(Action item) Write out, unchanged, the lines from the one holding "batterie longue durée, la PGX91" to the close of the listing. Both the first and last lines belong in it.

(Source data)
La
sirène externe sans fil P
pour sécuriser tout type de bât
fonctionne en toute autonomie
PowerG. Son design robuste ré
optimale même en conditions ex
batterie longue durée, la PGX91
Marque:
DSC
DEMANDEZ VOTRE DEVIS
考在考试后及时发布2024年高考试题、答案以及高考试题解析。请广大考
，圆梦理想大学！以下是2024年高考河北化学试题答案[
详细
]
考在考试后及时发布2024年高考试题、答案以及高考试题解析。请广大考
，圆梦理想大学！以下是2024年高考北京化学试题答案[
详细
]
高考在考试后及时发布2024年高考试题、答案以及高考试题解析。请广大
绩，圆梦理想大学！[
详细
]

(Your solution)
batterie longue durée, la PGX91
Marque:
DSC
DEMANDEZ VOTRE DEVIS
考在考试后及时发布2024年高考试题、答案以及高考试题解析。请广大考
，圆梦理想大学！以下是2024年高考河北化学试题答案[
详细
]
考在考试后及时发布2024年高考试题、答案以及高考试题解析。请广大考
，圆梦理想大学！以下是2024年高考北京化学试题答案[
详细
]
高考在考试后及时发布2024年高考试题、答案以及高考试题解析。请广大
绩，圆梦理想大学！[
详细
]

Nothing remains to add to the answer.